I wonder what kind of GPT-wrappers people on Reddit are talking about. What I’ve made is honestly fairly minimal, but it has been hard. I didn’t manage chats, other models, token spend, or anything like that.
On Marketing
I’ve spent all this time making an app with the express purpose of launching well. Here’s what I plan on doing.
Hacker News, Subreddits, X.com (try to get my friends to retweet my stuff).
Things that don’t scale. Manual outreach? Posters in my university commons? Something like this.
Content Marketing (this)
Notice how this section is empty? I have.
What will my strategy be with subreddits? How am I going to not get banned (“I will not promote”)? What will I say to my friends to accumulate a retweet or two?
There’s so much I haven’t grokked. I don’t understand social media or content marketing. I have no clue what goes viral. What is cool? What will people like? Why should people download my app over other apps? How should I manage pricing? When do you quit (or continue)? What makes a copy good?
I wish there were a GPT that allowed me to iterate on content for marketing, something that gave real, honest feedback.
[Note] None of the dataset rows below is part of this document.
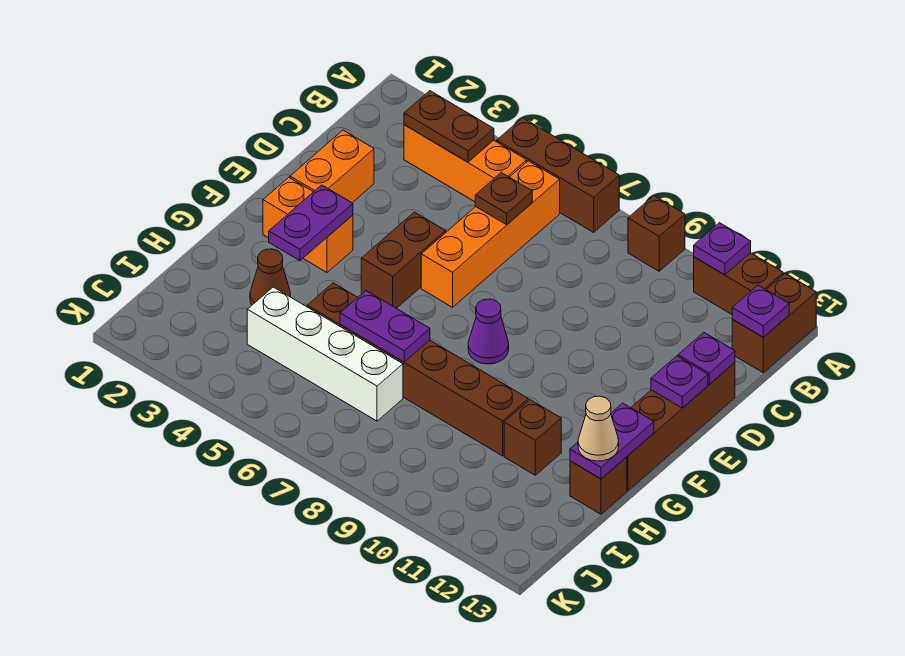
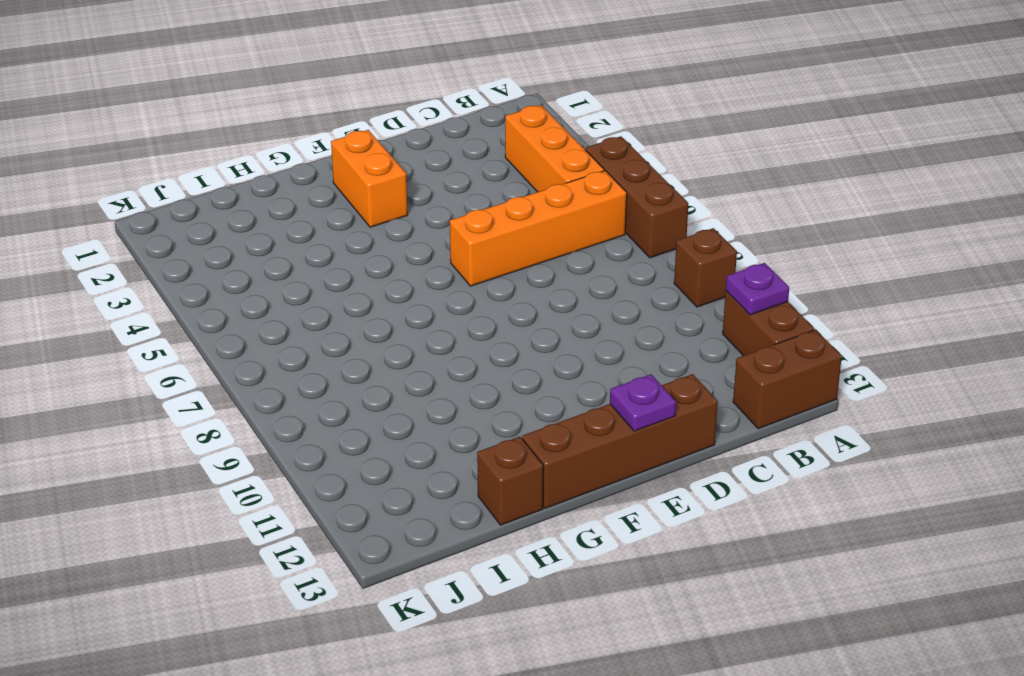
none -> orange brick D2:E2 level 1
none -> brown brick E5:F5 level 1
none -> purple cone F8 level 1

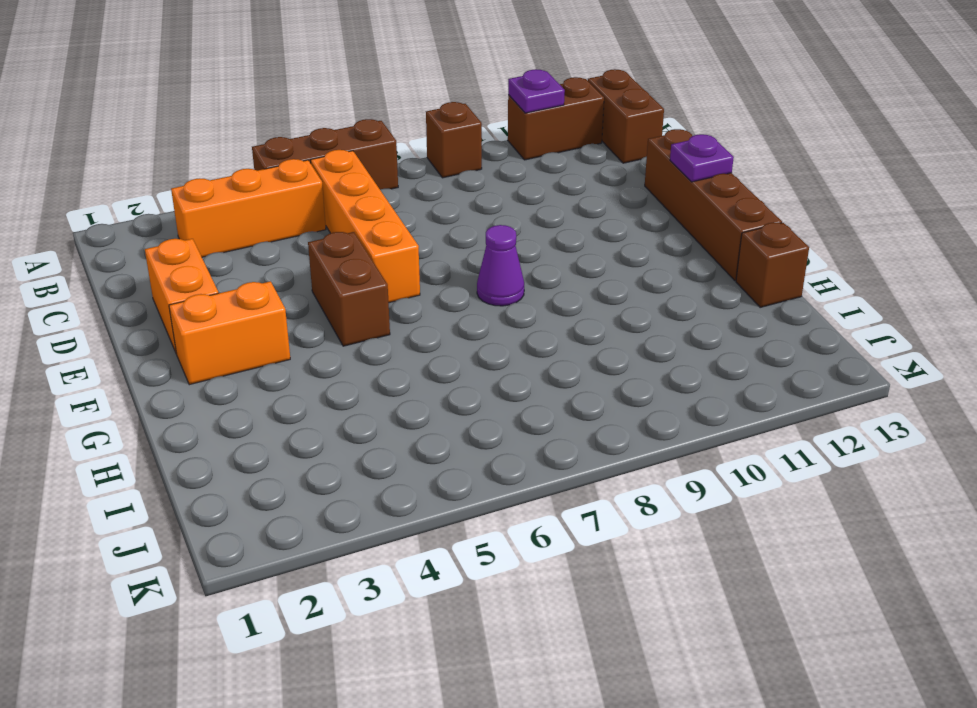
none -> brown cone H3 level 1
none -> brown brick H5:H10 level 1
none -> brown brick H11 level 1

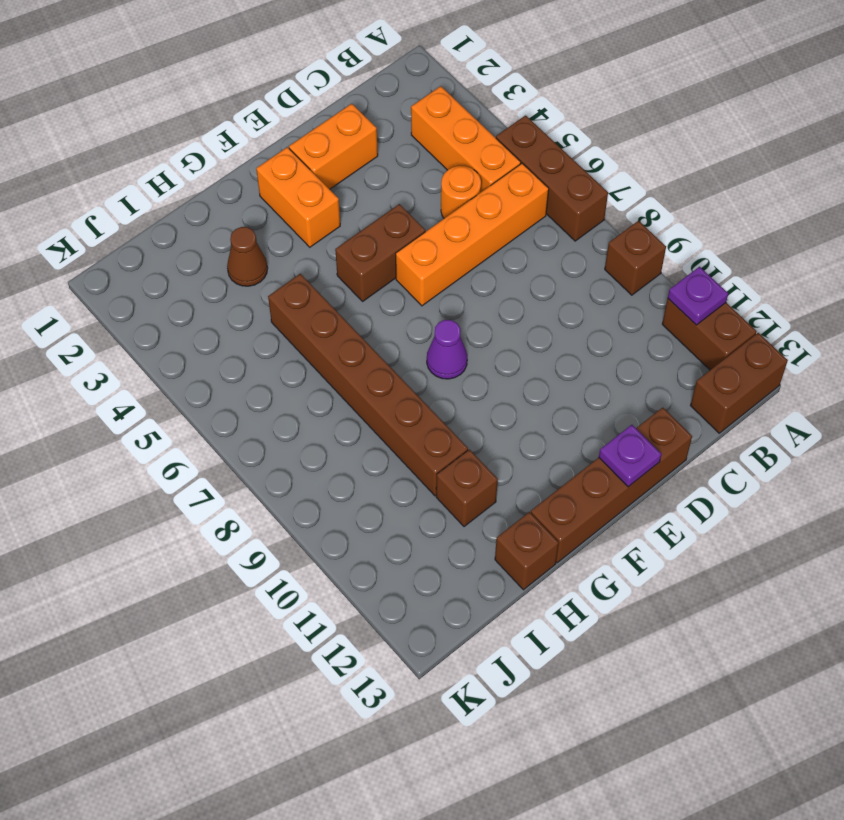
orange round brick C5 level 1 -> none
none -> white brick I4:I7 level 1
none -> brown plate B3:B4 level 2
none -> purple plate B13 level 2

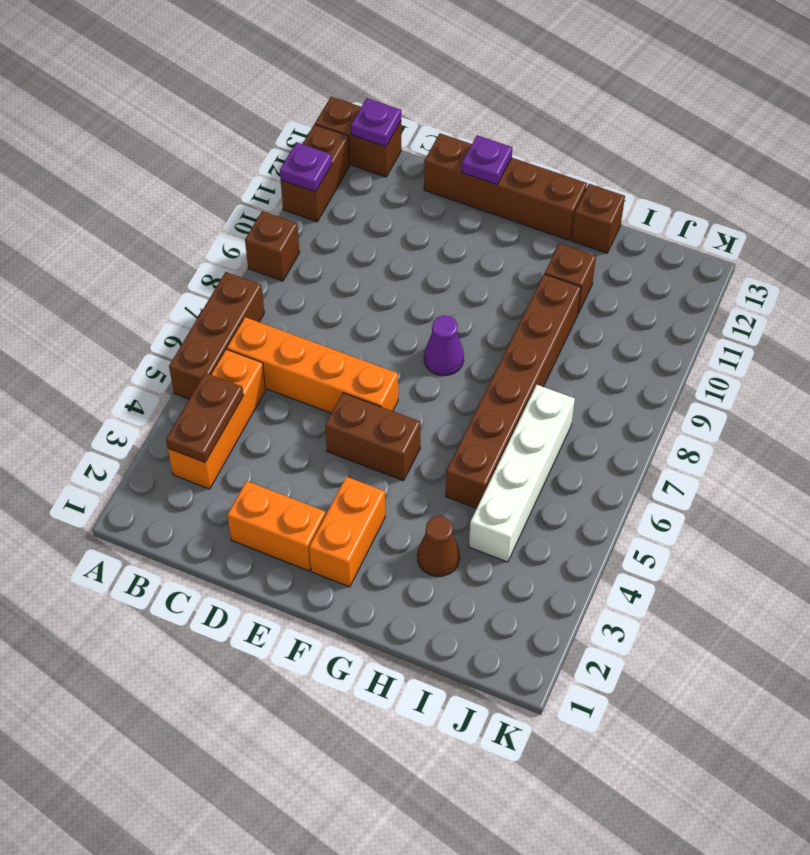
none -> brown plate C6 level 2
none -> purple plate D13 level 2
none -> purple plate F3:G3 level 2

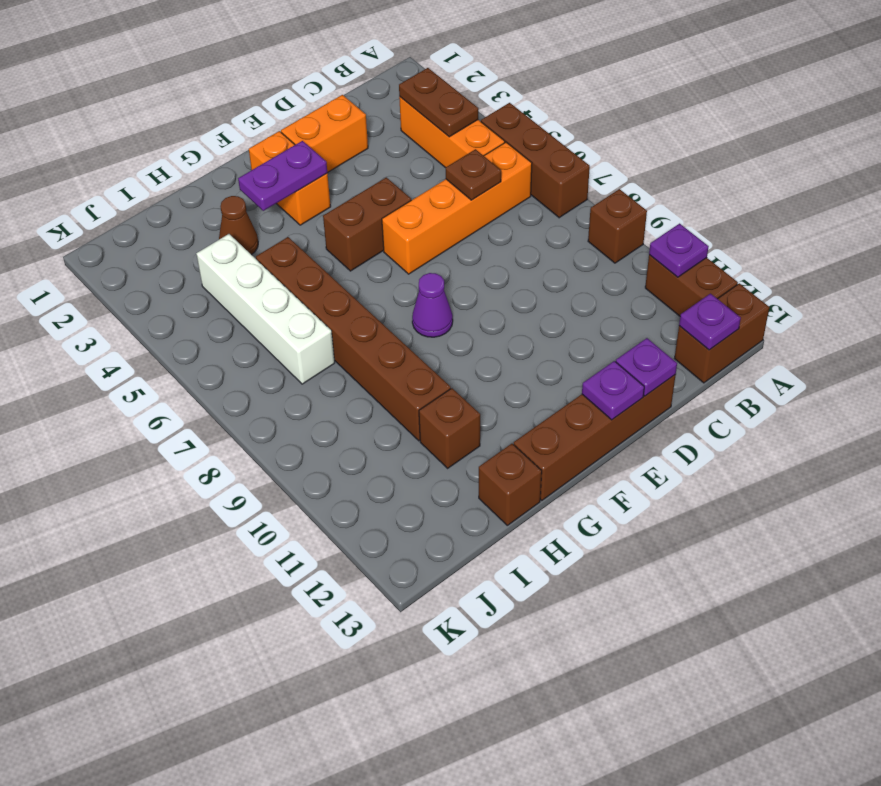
none -> purple plate G13:H13 level 2
none -> purple plate H6:H7 level 2
none -> tan cone H13 level 3

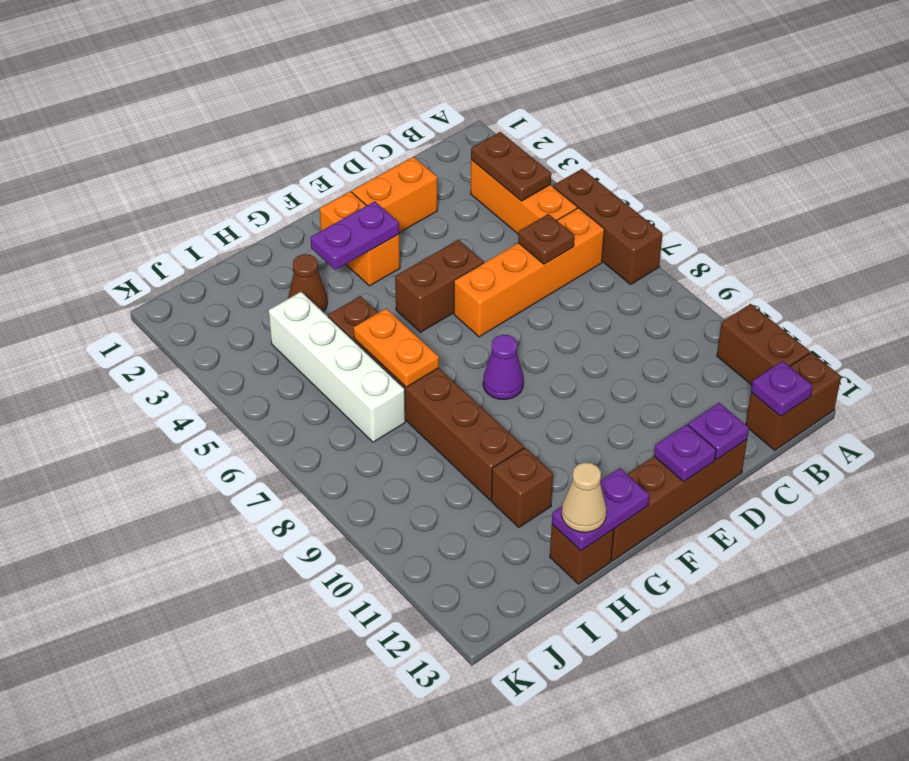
orange plate H6:H7 level 2 -> purple plate H6:H7 level 2
none -> brown brick A9 level 1
none -> purple plate A11 level 2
Maybe that will be the next thing I build.
I have been exposed to what I don’t know. Thank god for that. I think if someone asked me these questions in a class, I might have an answer. But I’m not being tested on my knowledge, but my conviction.
My lack of validation is showing. My excuses grow thinner.
On Design
CSS is hard. Figma is hard. How should I structure my app? What makes something pretty? What should I name my app?
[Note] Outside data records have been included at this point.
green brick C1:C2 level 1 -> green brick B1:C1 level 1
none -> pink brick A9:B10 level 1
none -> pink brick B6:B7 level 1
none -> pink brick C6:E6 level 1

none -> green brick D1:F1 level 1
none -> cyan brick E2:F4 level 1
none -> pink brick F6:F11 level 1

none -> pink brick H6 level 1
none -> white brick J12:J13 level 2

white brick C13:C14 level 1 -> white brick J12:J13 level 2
I came up with so many different names and logo designs. Half of the names were terrible. Things like “ContextChat” or “AutoChat.” They were just the app description. Those names brought me physical pain.
Eventually, I was talking to a few of my friends about startup news. The topic soon turned to Anduril and Palantir. I just stole their strategy: name your project after fictional items. I finally found something I liked.
Note: If you haven’t read the Three-Body Problem trilogy, you should.
Later, I asked myself if I could apply the same idea to my app design. I spent some time compiling a list of my favourite websites and designs and asked myself where I could go from there. I didn’t get anywhere. Lovable could have made prettier apps than the ideas I came up with. Even if I took screenshots of UI elements and just stole them all, it wouldn’t look good. I think it’s because I don’t consume enough intelligent design. I look past the objects and software in my life.
Conclusion
I’m happy I did this. I’ll definitely do it again. I like putting effort into software and the idea of making things people use. It brings me inner peace.
Here’s what I would do next time:
Actually validate. Send some cold DMs and just do it.
You need to ship. Your product will never satisfy everyone, so just put it out there.
Your marketing might bother people. Still, you can’t not market.
Taste is something to be developed, and it is worthwhile to work on it.
I think I’m at least a better dev now. I hope I’m now better at marketing, or at least know more. I’m definitely more biased toward action. When some guy at a networking event asks me what I’m building, I’ll have a better answer.
I hope you enjoy my app. Please let me know if you find any bugs or have suggestions, I’d love to fix or implement them.